Extracted page text data:
===============
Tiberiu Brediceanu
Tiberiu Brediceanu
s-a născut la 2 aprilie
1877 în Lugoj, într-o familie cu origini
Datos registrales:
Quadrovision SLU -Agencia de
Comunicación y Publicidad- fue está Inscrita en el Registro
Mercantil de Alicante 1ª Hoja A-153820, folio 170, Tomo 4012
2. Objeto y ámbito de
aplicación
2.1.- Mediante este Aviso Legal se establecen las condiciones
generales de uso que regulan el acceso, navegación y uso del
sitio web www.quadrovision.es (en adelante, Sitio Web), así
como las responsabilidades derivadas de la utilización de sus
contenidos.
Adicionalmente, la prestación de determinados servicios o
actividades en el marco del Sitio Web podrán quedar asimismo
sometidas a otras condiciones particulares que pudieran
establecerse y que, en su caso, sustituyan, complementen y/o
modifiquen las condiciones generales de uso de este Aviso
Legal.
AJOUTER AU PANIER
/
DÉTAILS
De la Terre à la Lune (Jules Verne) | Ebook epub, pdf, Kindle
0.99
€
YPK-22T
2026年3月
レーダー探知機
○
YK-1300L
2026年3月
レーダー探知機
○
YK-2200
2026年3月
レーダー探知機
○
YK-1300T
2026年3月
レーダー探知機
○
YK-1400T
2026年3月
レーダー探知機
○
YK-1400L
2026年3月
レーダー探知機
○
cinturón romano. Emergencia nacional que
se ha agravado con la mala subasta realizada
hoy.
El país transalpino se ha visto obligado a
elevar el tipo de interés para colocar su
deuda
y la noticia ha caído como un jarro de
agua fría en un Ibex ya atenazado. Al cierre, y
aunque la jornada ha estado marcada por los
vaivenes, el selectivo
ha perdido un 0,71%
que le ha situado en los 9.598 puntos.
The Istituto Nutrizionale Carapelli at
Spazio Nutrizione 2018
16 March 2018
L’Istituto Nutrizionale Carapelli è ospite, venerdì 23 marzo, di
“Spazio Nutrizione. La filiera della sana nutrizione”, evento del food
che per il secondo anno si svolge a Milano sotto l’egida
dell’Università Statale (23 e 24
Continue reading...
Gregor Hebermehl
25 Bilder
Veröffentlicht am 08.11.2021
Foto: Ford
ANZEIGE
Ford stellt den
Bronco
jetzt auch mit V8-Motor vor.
===============
THE PROBLEM: Could you print the lines of the records above from the one containing "El país transalpino se ha visto obligado a" through the last, exactly and with no additions?

WRITTEN RESPONSE:
El país transalpino se ha visto obligado a
elevar el tipo de interés para colocar su
deuda
y la noticia ha caído como un jarro de
agua fría en un Ibex ya atenazado. Al cierre, y
aunque la jornada ha estado marcada por los
vaivenes, el selectivo
ha perdido un 0,71%
que le ha situado en los 9.598 puntos.
The Istituto Nutrizionale Carapelli at
Spazio Nutrizione 2018
16 March 2018
L’Istituto Nutrizionale Carapelli è ospite, venerdì 23 marzo, di
“Spazio Nutrizione. La filiera della sana nutrizione”, evento del food
che per il secondo anno si svolge a Milano sotto l’egida
dell’Università Statale (23 e 24
Continue reading...
Gregor Hebermehl
25 Bilder
Veröffentlicht am 08.11.2021
Foto: Ford
ANZEIGE
Ford stellt den
Bronco
jetzt auch mit V8-Motor vor.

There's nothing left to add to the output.